* [Problem details]:
Copy the lines below verbatim, but only from the line containing "Forma standardowa" through the end of the data.

* [Stored data entries]:
[Start of section]
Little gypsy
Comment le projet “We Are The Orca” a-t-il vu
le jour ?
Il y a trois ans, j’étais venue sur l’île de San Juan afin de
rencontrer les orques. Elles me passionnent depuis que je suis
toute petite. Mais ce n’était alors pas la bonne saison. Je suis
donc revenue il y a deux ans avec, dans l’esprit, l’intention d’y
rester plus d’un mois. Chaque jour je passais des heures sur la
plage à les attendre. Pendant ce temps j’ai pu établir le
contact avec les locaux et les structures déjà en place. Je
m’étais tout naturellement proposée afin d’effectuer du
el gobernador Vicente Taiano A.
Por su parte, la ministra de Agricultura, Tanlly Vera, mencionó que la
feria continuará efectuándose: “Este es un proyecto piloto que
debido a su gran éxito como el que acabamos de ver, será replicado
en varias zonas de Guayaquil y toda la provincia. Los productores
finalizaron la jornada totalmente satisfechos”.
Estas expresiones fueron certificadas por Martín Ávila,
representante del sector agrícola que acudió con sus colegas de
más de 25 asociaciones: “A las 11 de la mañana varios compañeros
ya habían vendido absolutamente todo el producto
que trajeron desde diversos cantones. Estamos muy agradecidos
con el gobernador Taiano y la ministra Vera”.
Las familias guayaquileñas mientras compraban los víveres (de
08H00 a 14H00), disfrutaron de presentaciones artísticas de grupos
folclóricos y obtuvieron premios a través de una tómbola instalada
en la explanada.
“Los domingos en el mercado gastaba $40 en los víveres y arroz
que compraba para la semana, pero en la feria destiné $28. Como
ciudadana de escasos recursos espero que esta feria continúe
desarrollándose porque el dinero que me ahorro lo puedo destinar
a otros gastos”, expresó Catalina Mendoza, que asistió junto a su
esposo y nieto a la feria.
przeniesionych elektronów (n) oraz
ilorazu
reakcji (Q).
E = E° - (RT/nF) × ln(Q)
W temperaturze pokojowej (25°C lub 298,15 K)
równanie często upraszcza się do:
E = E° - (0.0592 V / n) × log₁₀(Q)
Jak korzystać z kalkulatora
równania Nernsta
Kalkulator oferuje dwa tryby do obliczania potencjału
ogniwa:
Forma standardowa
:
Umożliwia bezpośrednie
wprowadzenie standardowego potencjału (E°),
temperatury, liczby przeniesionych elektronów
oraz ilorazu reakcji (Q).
[End of section]
* [Solution to the exercise]:
Forma standardowa
:
Umożliwia bezpośrednie
wprowadzenie standardowego potencjału (E°),
temperatury, liczby przeniesionych elektronów
oraz ilorazu reakcji (Q).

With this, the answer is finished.